Despite the cancellation of this year’s boat races in Phnom Penh, Water Festival revelers at Wat Phnom on Wednesday afternoon were provided with entertainment courtesy of City Hall, as municipal governor Pa Socheatvong shook loose grains of rice from stalks with his bare feet before pounding the grains flat with a large mortar and pestle.
Mr. Socheatvong was at the park to tour the activities hosted by City Hall during this year’s three-day holiday, including a number of stations dedicated to the making of “ambok,” a traditional flattened rice snack.
The government canceled the festival’s beloved boat races earlier this month, citing low water levels on the Tonle Sap river and the need to reallocate resources to help farmers affected by the wet season’s meager rainfall.

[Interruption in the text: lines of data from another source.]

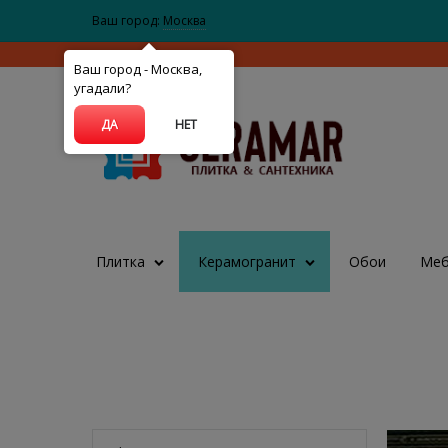
Ваш город:
Москва
Ваш город - Москва,
угадали?
ДА
НЕТ
Плитка
Керамогранит
Обои
Меб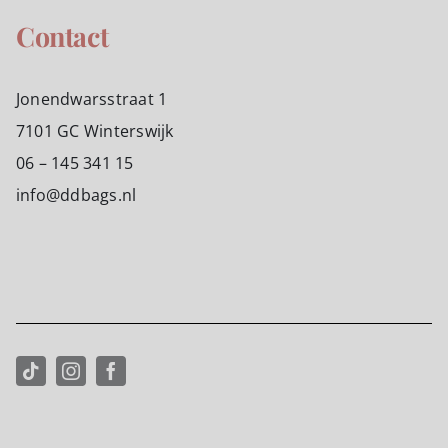
Contact
Jonendwarsstraat 1
7101 GC Winterswijk
06 – 145 341 15
info@ddbags.nl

“We don’t have the boat-racing program this year, but we have replaced it with other programs …like the ambok-making ceremony, Bassac opera performances and a lantern-floating ceremony in front of the Royal Palace,” said Chum Vuthy, director of the municipal department of culture and fine arts.
As Mr. Socheatvong showed off his own ambok-making skills to onlookers and television cameras, City Hall spokesman Long Dimanche conceded that the absence of the races was having an effect on festivalgoers’ spirits.
“If we had the boat races, it would make us happier,” Mr. Dimanche said, estimating that about 2,000 people would take in the activities at Wat Phnom and that “no less than 50,000” had participated in events across the city on Tuesday, which included concerts and a fireworks display.
Previous Water Festivals have drawn crowds in the millions.
Chey Hom, 38, who lives in Kandal province and arrived in Phnom Penh by motorbike on Wednesday morning with his two daughters, said that while the activities planned by City Hall were somewhat entertaining, he missed the boats.
“I don’t feel so happy because I am afraid that boat racing will disappear forever. It should be organized every year because it is our tradition,” Mr. Hom said.
“The replacements can make me feel happy, too, but not fully, like when there was the boat racing,” he added. “I want to know how strong Khmer people are and which province finishes No. 1 in the boat race…. That’s why I always come to see the festival.”
Stationed in front of the Royal Palace during last night’s lantern ceremony, soft-drink seller Phal Sophorn, 23, said that while she did not miss the boat races, their absence was hurting her sales.
“This year, my sales are not so good because I have seen less people than the year before, when there was the boat race,” she said. “I still feel normal, but it is just difficult for me to sell any drinks.”